[Challenge] Show each line of the listing below that contains the word "left", copied in full.

[Material supplied]
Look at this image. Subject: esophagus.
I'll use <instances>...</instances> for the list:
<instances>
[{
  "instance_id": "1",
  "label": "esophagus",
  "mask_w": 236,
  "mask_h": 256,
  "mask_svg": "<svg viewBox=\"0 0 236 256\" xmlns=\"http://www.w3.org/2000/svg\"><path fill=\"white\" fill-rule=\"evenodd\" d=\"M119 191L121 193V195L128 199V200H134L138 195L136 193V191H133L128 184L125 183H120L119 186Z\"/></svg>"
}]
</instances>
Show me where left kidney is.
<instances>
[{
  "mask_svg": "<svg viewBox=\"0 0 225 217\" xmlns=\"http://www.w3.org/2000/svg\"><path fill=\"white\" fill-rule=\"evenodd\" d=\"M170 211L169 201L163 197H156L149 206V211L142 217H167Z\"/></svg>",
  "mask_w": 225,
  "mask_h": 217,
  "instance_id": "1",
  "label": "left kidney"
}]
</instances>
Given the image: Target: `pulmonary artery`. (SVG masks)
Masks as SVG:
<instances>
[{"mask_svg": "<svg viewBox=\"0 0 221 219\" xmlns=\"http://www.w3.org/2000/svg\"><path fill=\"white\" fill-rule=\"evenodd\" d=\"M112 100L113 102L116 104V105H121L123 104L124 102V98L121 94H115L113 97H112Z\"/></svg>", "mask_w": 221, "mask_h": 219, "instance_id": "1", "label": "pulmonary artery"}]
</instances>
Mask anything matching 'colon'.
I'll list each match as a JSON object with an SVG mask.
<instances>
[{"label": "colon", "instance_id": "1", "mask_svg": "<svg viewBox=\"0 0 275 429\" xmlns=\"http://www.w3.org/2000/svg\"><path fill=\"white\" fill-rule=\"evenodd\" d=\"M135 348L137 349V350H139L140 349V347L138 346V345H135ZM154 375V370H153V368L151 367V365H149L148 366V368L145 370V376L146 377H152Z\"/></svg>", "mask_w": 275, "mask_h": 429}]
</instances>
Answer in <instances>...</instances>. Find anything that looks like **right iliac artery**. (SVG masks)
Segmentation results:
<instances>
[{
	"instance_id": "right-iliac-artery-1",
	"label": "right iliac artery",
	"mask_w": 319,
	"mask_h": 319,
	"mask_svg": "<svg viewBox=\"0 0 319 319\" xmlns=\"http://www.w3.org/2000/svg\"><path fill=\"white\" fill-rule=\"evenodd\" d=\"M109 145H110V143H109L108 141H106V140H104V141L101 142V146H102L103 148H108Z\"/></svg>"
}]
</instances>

[Task response]
Show me where left kidney is.
  "label": "left kidney"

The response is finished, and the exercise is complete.